* WORK TO COMPLETE *
The records below must be copied in full; omit the images.

* EXTRACTED ENTRIES *

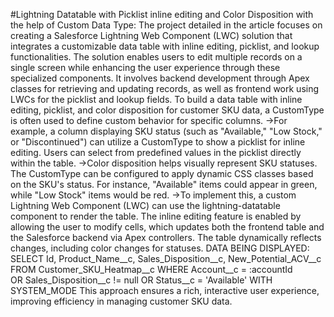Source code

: #Lightning Datatable with Picklist inline editing and Color Disposition with the help of Custom Data Type:
The project detailed in the article focuses on creating a Salesforce Lightning Web Component (LWC) solution that integrates a customizable data table with inline editing, picklist, and lookup functionalities. The solution enables users to edit multiple records on a single screen while enhancing the user experience through these specialized components. It involves backend development through Apex classes for retrieving and updating records, as well as frontend work using LWCs for the picklist and lookup fields. To build a data table with inline editing, picklist, and color disposition for customer SKU data, a CustomType is often used to define custom behavior for specific columns. 
->For example, a column displaying SKU status (such as "Available," "Low Stock," or "Discontinued") can utilize a CustomType to show a picklist for inline editing. Users can select from predefined values in the picklist directly within the table.
->Color disposition helps visually represent SKU statuses. The CustomType can be configured to apply dynamic CSS classes based on the SKU's status. For instance, "Available" items could appear in green, while "Low Stock" items would be red.
->To implement this, a custom Lightning Web Component (LWC) can use the lightning-datatable component to render the table. The inline editing feature is enabled by allowing the user to modify cells, which updates both the frontend table and the Salesforce backend via Apex controllers. The table dynamically reflects changes, including color changes for statuses.
DATA BEING DISPLAYED:
 SELECT Id, Product_Name__c, Sales_Disposition__c, New_Potential_ACV__c 
            FROM Customer_SKU_Heatmap__c 
            WHERE Account__c = :accountId  
            OR Sales_Disposition__c != null
            OR Status__c = 'Available' WITH SYSTEM_MODE
This approach ensures a rich, interactive user experience, improving efficiency in managing customer SKU data.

* TASK RESPONSE *
Source code

: #Lightning Datatable with Picklist inline editing and Color Disposition with the help of Custom Data Type:
The project detailed in the article focuses on creating a Salesforce Lightning Web Component (LWC) solution that integrates a customizable data table with inline editing, picklist, and lookup functionalities. The solution enables users to edit multiple records on a single screen while enhancing the user experience through these specialized components. It involves backend development through Apex classes for retrieving and updating records, as well as frontend work using LWCs for the picklist and lookup fields. To build a data table with inline editing, picklist, and color disposition for customer SKU data, a CustomType is often used to define custom behavior for specific columns. 
->For example, a column displaying SKU status (such as "Available," "Low Stock," or "Discontinued") can utilize a CustomType to show a picklist for inline editing. Users can select from predefined values in the picklist directly within the table.
->Color disposition helps visually represent SKU statuses. The CustomType can be configured to apply dynamic CSS classes based on the SKU's status. For instance, "Available" items could appear in green, while "Low Stock" items would be red.
->To implement this, a custom Lightning Web Component (LWC) can use the lightning-datatable component to render the table. The inline editing feature is enabled by allowing the user to modify cells, which updates both the frontend table and the Salesforce backend via Apex controllers. The table dynamically reflects changes, including color changes for statuses.
DATA BEING DISPLAYED:
 SELECT Id, Product_Name__c, Sales_Disposition__c, New_Potential_ACV__c 
            FROM Customer_SKU_Heatmap__c 
            WHERE Account__c = :accountId  
            OR Sales_Disposition__c != null
            OR Status__c = 'Available' WITH SYSTEM_MODE
This approach ensures a rich, interactive user experience, improving efficiency in managing customer SKU data.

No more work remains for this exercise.